- _What the exercise asks_:
Recast every line of text in the items below as a single Markdown table with the columns "Row" and "Text", numbering rows consecutively across all items and skipping blank lines. Leave the pictures out of the table.

━━━ Source material

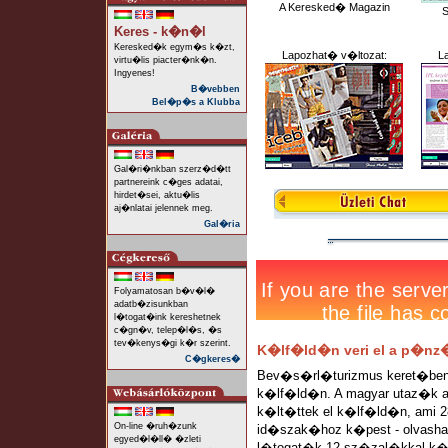
A Keresked� Magazin
S
Keres - k�n�l
Keresked�k egym�s k�zt,
Lapozhat� v�ltozat:
L
virtu�lis piacter�nk�n.
Ingyenes!
B�vebben
Bel�p�s a Klubba
Gal�ri�nkban szerz�d�tt
partnereink c�ges adatai,
hirdet�sei, aktu�lis
aj�nlatai jelennek meg.
Gal�ria
Folyamatosan b�v�l�
adatb�zisunkban
l�togat�ink kereshetnek
c�gn�v, telep�l�s, �s
tev�kenys�gi k�r szerint.
K�lf�ld�n veri el a p�nz
C�gkeres�
Bev�s�rl�turizmus keret�ben 
k�lf�ld�n. A magyar utaz�k az
k�lt�ttek el k�lf�ld�n, ami 
On-line �ruh�zunk
id�szak�hoz k�pest - olvashat
egyed�l�ll� �zleti
l�togat�k 12 sz�zal�kkal k�l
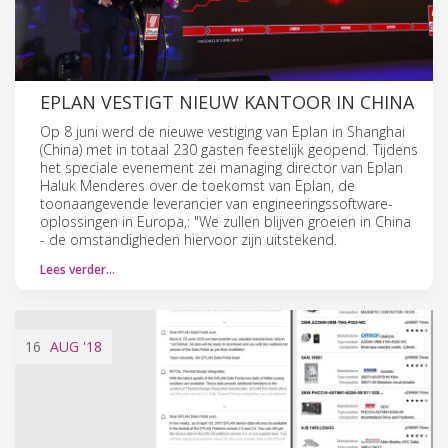
EPLAN VESTIGT NIEUW KANTOOR IN CHINA
Op 8 juni werd de nieuwe vestiging van Eplan in Shanghai
(China) met in totaal 230 gasten feestelijk geopend. Tijdens
het speciale evenement zei managing director van Eplan
Haluk Menderes over de toekomst van Eplan, de
toonaangevende leverancier van engineeringssoftware-
oplossingen in Europa,: "We zullen blijven groeien in China
- de omstandigheden hiervoor zijn uitstekend.
Lees verder…
16
AUG
'18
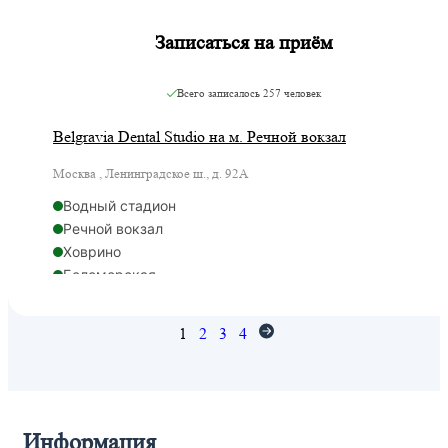
Записаться на приём
Всего записалось
257 человек
Belgravia Dental Studio на м. Речной вокзал
Москва , Ленинградское ш., д. 92А
Водный стадион
Речной вокзал
Ховрино
Беломорская
1
2
3
4
Информация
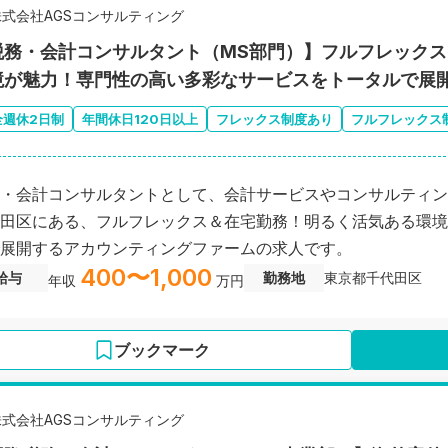
株式会社AGSコンサルティング
税務・会計コンサルタント（MS部門）】フルフレックス
境が魅力！専門性の高い多彩なサービスをトータルで展
全週休2日制
年間休日120日以上
フレックス制度あり
フルフレックス
・会計コンサルタントとして、会計サービスやコンサルティン
田区にある、フルフレックス＆在宅勤務！明るく活気ある環境
展開するアカウンティングファームの求人です。
400〜1,000
給与
勤務地
東京都千代田区
年収
万円
ブックマーク
株式会社AGSコンサルティング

━━━━━━

- _Answer to this task_:
| Row | Text |
|---|---|
| 1 | A Keresked� Magazin |
| 2 | S |
| 3 | Keres - k�n�l |
| 4 | Keresked�k egym�s k�zt, |
| 5 | Lapozhat� v�ltozat: |
| 6 | L |
| 7 | virtu�lis piacter�nk�n. |
| 8 | Ingyenes! |
| 9 | B�vebben |
| 10 | Bel�p�s a Klubba |
| 11 | Gal�ri�nkban szerz�d�tt |
| 12 | partnereink c�ges adatai, |
| 13 | hirdet�sei, aktu�lis |
| 14 | aj�nlatai jelennek meg. |
| 15 | Gal�ria |
| 16 | Folyamatosan b�v�l� |
| 17 | adatb�zisunkban |
| 18 | l�togat�ink kereshetnek |
| 19 | c�gn�v, telep�l�s, �s |
| 20 | tev�kenys�gi k�r szerint. |
| 21 | K�lf�ld�n veri el a p�nz |
| 22 | C�gkeres� |
| 23 | Bev�s�rl�turizmus keret�ben  |
| 24 | k�lf�ld�n. A magyar utaz�k az |
| 25 | k�lt�ttek el k�lf�ld�n, ami  |
| 26 | On-line �ruh�zunk |
| 27 | id�szak�hoz k�pest - olvashat |
| 28 | egyed�l�ll� �zleti |
| 29 | l�togat�k 12 sz�zal�kkal k�l |
| 30 | EPLAN VESTIGT NIEUW KANTOOR IN CHINA |
| 31 | Op 8 juni werd de nieuwe vestiging van Eplan in Shanghai |
| 32 | (China) met in totaal 230 gasten feestelijk geopend. Tijdens |
| 33 | het speciale evenement zei managing director van Eplan |
| 34 | Haluk Menderes over de toekomst van Eplan, de |
| 35 | toonaangevende leverancier van engineeringssoftware- |
| 36 | oplossingen in Europa,: "We zullen blijven groeien in China |
| 37 | - de omstandigheden hiervoor zijn uitstekend. |
| 38 | Lees verder… |
| 39 | 16 |
| 40 | AUG |
| 41 | '18 |
| 42 | Записаться на приём |
| 43 | Всего записалось |
| 44 | 257 человек |
| 45 | Belgravia Dental Studio на м. Речной вокзал |
| 46 | Москва , Ленинградское ш., д. 92А |
| 47 | Водный стадион |
| 48 | Речной вокзал |
| 49 | Ховрино |
| 50 | Беломорская |
| 51 | 1 |
| 52 | 2 |
| 53 | 3 |
| 54 | 4 |
| 55 | Информация |
| 56 | 株式会社AGSコンサルティング |
| 57 | 税務・会計コンサルタント（MS部門）】フルフレックス |
| 58 | 境が魅力！専門性の高い多彩なサービスをトータルで展 |
| 59 | 全週休2日制 |
| 60 | 年間休日120日以上 |
| 61 | フレックス制度あり |
| 62 | フルフレックス |
| 63 | ・会計コンサルタントとして、会計サービスやコンサルティン |
| 64 | 田区にある、フルフレックス＆在宅勤務！明るく活気ある環境 |
| 65 | 展開するアカウンティングファームの求人です。 |
| 66 | 400〜1,000 |
| 67 | 給与 |
| 68 | 勤務地 |
| 69 | 東京都千代田区 |
| 70 | 年収 |
| 71 | 万円 |
| 72 | ブックマーク |
| 73 | 株式会社AGSコンサルティング |